Two Professors Named Goodnight Early Career Innovators
Two College of Natural Resources professors are among the 24 NC State faculty members selected for the university’s inaugural class of Goodnight Early Career Innovators.
The selected faculty include Kathryn Stevenson, an assistant professor in the Department of Parks, Recreation and Tourism Management, and Jack Wang, an assistant professor in the Department of Forestry and Environmental Resources.
The Goodnight Early Career Innovators program supports tenure-track assistant professors whose scholarship “clearly and substantively contributes to innovation and advancement in STEM or STEM education.” It is made possible by a generous gift from Jim and Ann Goodnight, longtime NC State supporters and alumni who co-chair the Think and Do the Extraordinary Campaign.
Faculty members were nominated by their colleges and selected by senior leaders in the Office of the Executive Vice Chancellor and Provost and the Office for Research and Innovation. They will receive $22,000 annually for three years to support their work.
“Faculty selected as Goodnight Innovators can use their award funds to support their scholarship in a variety of ways. That flexibility can be important as faculty are starting new lines of research. These individuals are already making a difference in their disciplines and we’re glad that the Goodnights’ gift can provide the resources to increase their impact even further,” said Executive Vice Chancellor and Provost Warwick Arden.
Stevenson, who earned a Ph.D. in fisheries, wildlife and conservation biology at NC State in 2014, has served as lead and co-PI for more than 30 studies and has been awarded more than $1 million in external funding since being named an assistant professor in 2016. Her research focuses on the drivers of environmental and climate literacy among K-12 students.
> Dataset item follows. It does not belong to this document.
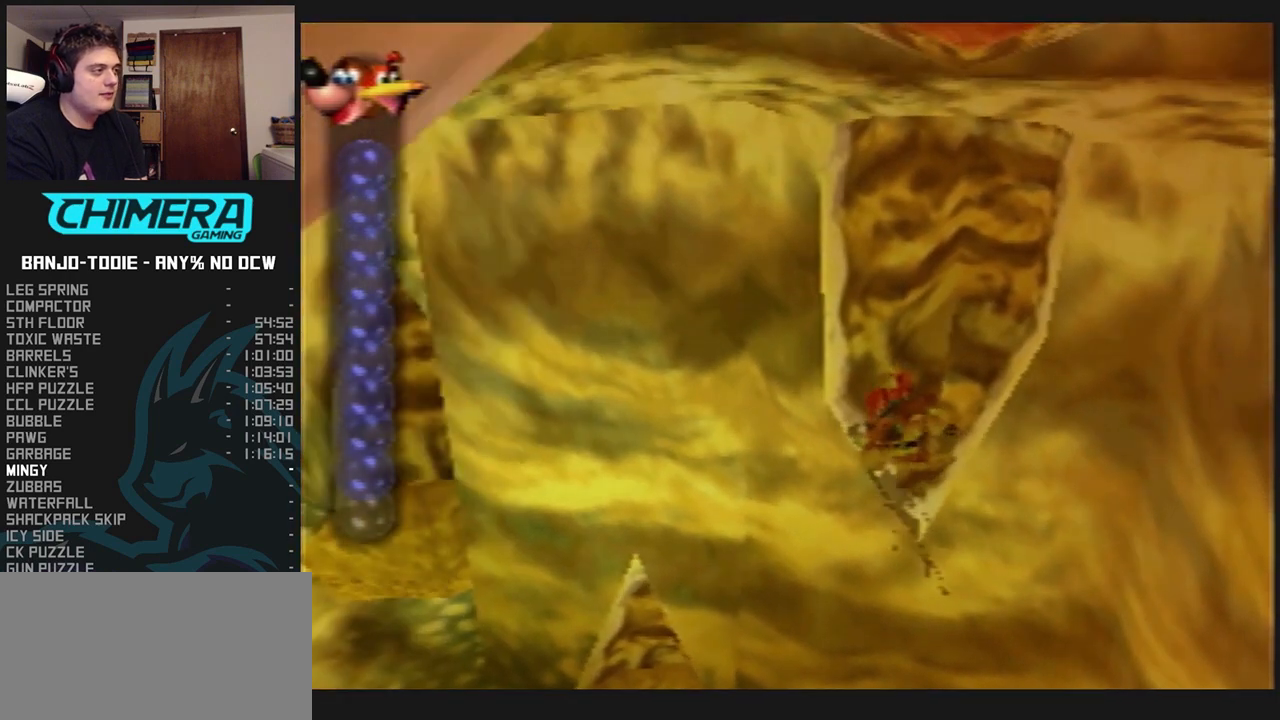
{"buttons": ["L1", "Z"], "left_stick": "center", "events": []}
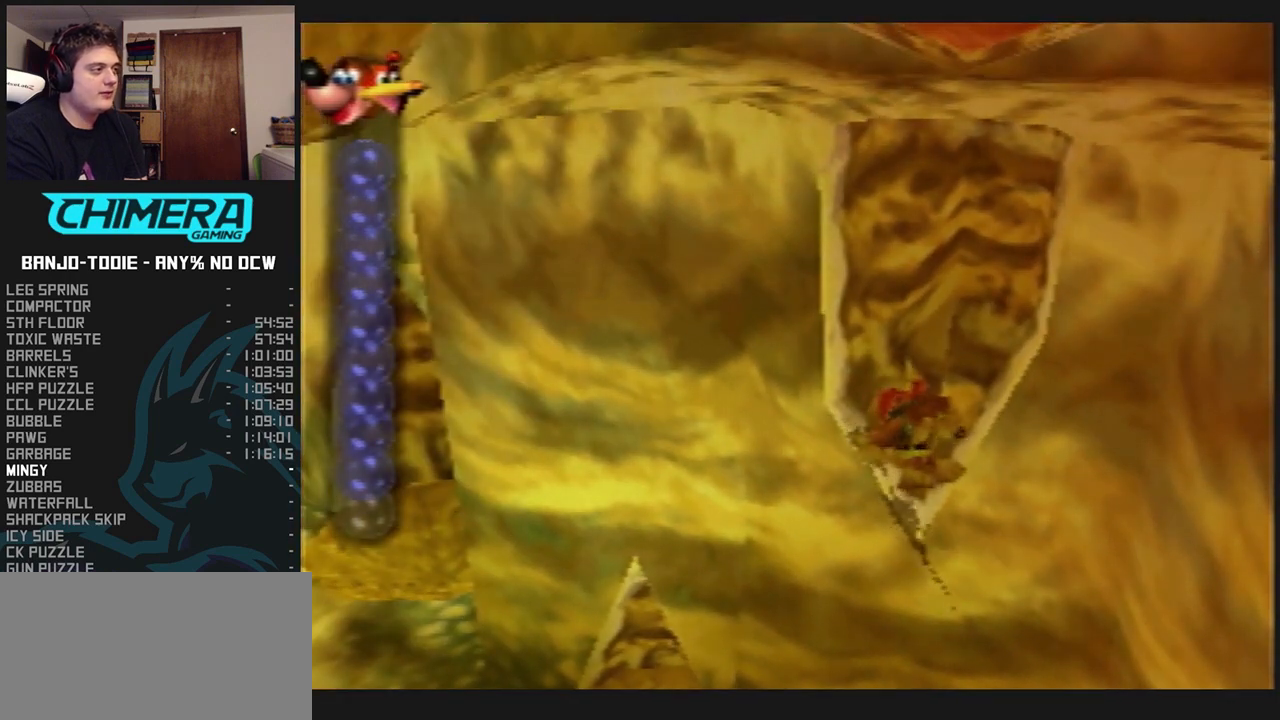
{"buttons": ["L1", "Z"], "left_stick": "center", "events": []}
She also examines the relationship between children and nature, with the goal of improving access to outdoor opportunities for more children so that they can enjoy its mental and physical health benefits.
“I am really honored to receive this award,” Stevenson said. “I am also grateful to the Goodnights and NC State for creating an opportunity to encourage and recognize early career scholars. The benefits I most value are the opportunity to get to know other scholars across the university, as well as invest in my research program to increase impact. Especially since many of the grant programs in my field are relatively small, this funding can really help.”
Wang, who earned a Ph.D. in forestry and environmental resources at NC State in 2012 and was promoted to assistant professor in 2017, is the director of the Forest Biotechnology Group and a molecular geneticist whose research focuses on the integrative genomic and genetic analysis of plant metabolism for tree growth, development, and defense against biotic and abiotic stresses. His group has produced more than 10,000 genetically enhanced trees catalogued with improved features over ten years.
“Drs. Stevenson and Wang are deserving recipients who have established themselves as leaders in their respective areas of research and scholarship,” said Myron Floyd, dean of the College of Natural Resources. “I am proud of their contributions and know they will continue to make a difference in their fields and society.”